Esta realidad no escapa a nuestro
país, donde día tras día se degradan nuestros
ecosistemas. El agua, el suelo y el aire se contaminan a causa del
uso masivo de agrotóxicos altamente contaminantes, cuyo objetivo
es responder a los intereses de las grandes multinacionales, que solo
buscan lucrar a costa de la explotación de los recursos naturales
de nuestro país, implantando un mismo modelo tanto en la forestación
como en los cultivos transgénicos (soja y maíz), basado
en grandes monocultivos.
Con la introducción de los cultivos transgénicos u organismos
genéticamente manipulados (OGM) no se han tomado en cuenta
los aspectos ambientales ni los riesgos que pueden acarrear en cuanto
a la disminución de la biodiversidad de flora y fauna, ni el
peligro para el equilibrio ecológico, la potencial transferencia
de genes entre cultivos modificados y naturales, el aumento de la
aplicación de agrotóxicos, el aumento del riesgo de
aparición de resistencia a las toxinas producidas por los OGM,
la posibilidad de creación de plagas más resistentes
y la aparición de súper malezas.
Tampoco se ha tomado en cuenta las miles de toneladas de envases de
agrotóxicos que han quedado esparcidos por nuestros campos.
Y si estos llegasen a ser reciclados la contaminación continúa,
transformada pero no eliminada, ya que una vez que es generada no
es posible hacerla desaparecer.
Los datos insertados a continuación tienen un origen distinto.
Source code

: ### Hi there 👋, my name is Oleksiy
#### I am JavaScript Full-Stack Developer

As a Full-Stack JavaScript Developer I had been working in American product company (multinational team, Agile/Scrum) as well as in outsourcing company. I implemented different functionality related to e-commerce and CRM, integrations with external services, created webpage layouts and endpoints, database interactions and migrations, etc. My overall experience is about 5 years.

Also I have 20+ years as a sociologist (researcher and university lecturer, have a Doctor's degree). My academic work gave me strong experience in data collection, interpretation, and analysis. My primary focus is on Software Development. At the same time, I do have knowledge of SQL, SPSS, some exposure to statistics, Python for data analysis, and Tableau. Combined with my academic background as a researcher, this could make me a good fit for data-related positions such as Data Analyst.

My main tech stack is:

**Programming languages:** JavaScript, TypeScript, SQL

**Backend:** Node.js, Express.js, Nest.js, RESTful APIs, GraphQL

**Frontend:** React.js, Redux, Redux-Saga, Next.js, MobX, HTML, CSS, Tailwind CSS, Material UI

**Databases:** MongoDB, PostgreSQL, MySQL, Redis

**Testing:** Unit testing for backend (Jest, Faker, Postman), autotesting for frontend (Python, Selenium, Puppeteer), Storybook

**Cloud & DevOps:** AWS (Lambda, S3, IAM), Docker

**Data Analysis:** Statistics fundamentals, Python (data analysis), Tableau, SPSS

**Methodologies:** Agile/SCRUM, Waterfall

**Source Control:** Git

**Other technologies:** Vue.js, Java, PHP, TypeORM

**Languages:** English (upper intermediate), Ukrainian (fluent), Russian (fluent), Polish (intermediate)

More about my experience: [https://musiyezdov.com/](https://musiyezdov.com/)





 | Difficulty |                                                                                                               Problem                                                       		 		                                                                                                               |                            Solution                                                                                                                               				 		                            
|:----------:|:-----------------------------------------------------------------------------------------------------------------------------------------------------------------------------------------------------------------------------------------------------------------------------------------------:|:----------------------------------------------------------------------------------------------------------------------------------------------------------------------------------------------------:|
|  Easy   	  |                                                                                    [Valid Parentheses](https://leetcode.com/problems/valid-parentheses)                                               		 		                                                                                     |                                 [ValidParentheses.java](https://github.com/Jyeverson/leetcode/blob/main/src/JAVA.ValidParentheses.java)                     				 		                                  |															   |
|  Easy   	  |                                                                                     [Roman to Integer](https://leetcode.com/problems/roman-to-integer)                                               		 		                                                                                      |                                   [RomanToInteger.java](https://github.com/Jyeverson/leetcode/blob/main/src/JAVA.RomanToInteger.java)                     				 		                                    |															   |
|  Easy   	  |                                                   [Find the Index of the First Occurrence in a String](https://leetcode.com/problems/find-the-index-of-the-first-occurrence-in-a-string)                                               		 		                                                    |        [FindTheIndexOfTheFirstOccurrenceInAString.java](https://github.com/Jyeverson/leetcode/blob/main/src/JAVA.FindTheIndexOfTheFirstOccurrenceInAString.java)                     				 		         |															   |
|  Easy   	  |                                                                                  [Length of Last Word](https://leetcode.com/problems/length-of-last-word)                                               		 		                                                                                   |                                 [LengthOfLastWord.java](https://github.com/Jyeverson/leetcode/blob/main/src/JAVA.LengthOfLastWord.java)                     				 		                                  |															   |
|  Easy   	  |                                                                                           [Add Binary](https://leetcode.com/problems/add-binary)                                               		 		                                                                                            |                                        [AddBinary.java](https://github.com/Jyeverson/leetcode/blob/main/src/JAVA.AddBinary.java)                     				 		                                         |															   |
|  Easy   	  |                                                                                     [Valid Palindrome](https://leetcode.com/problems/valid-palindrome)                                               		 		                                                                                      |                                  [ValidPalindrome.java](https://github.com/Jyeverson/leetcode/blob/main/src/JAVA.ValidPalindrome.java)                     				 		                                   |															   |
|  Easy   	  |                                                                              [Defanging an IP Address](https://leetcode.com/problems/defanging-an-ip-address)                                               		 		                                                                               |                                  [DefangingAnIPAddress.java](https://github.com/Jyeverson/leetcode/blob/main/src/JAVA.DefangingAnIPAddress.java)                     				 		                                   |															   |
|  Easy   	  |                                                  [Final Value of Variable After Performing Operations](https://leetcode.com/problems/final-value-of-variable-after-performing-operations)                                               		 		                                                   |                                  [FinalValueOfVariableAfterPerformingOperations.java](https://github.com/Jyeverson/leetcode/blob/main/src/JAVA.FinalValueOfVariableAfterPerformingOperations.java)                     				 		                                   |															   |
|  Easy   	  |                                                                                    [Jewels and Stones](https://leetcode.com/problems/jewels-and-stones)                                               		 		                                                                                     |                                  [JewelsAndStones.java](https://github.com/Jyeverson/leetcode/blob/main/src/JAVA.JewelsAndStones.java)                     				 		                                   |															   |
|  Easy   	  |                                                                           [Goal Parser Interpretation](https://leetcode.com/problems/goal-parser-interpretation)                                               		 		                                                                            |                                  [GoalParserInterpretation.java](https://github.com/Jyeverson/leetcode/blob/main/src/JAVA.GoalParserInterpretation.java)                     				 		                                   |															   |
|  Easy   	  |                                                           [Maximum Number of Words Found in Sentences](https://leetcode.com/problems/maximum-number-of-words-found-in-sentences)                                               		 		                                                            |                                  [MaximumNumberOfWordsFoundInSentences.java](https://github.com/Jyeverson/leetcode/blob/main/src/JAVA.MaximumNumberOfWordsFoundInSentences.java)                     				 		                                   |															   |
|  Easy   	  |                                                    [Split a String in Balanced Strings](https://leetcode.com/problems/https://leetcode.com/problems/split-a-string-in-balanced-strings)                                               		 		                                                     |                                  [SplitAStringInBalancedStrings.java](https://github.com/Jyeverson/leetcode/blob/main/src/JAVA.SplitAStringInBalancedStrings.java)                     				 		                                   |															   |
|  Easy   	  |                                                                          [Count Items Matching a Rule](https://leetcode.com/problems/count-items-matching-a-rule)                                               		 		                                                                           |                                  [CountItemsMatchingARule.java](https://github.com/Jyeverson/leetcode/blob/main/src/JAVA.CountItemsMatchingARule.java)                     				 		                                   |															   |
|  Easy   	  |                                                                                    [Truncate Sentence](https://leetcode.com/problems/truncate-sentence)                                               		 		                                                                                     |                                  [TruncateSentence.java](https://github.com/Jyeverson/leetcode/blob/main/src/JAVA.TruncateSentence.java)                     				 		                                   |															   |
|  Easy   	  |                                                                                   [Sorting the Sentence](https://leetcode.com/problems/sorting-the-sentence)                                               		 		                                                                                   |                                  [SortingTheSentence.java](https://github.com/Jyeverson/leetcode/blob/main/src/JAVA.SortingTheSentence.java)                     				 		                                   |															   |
Algunos han buscado como solución
a este grave problema la quema de estos envases, pero sin tomar en
cuenta que ello resulta en el aumento de las emisiones de dioxinas
y furanos, sustancias altamente tóxicos para los seres vivos.
Los seres humanos son parte del
medio. Recientemente la población de Palmitas (Soriano), se
ha visto afectadas por los cultivos de la soja transgénica,
que fueron fumigados sobre sus propias cabezas. Poblaciones de distintos
departamentos del país como por ejemplo de Paraje Pence, Cerro
Alegre (Soriano), pueblo Las Flores (Paysandú), se han quedado
sin agua, a consecuencia de las plantaciones de eucaliptos instaladas
en su entorno.
En este 5 de junio RAP-AL llama
a la reflexión a las autoridades correspondientes a tomar medidas
concretas sobre el control de los agrotóxicos y una evaluación
de los impactos ambientales, económicos y sobre la salud de
la población que están provocando tanto los cultivos
transgénicos como los forestales.
La “Humanidad” que
según las Naciones Unidas “sigue dilapidando su capital
natural”, tiene nombre y apellido. No se trata de las poblaciones
que viven en nuestro país, sino de las grandes multinacionales
vendedoras de agrotóxicos, transgénicos y celulosa.
Tanto los monocultivos transgénicos como los forestales, sirven
a los intereses económicos de esa minoría, pero van
en contra del desarrollo sostenible de la humanidad.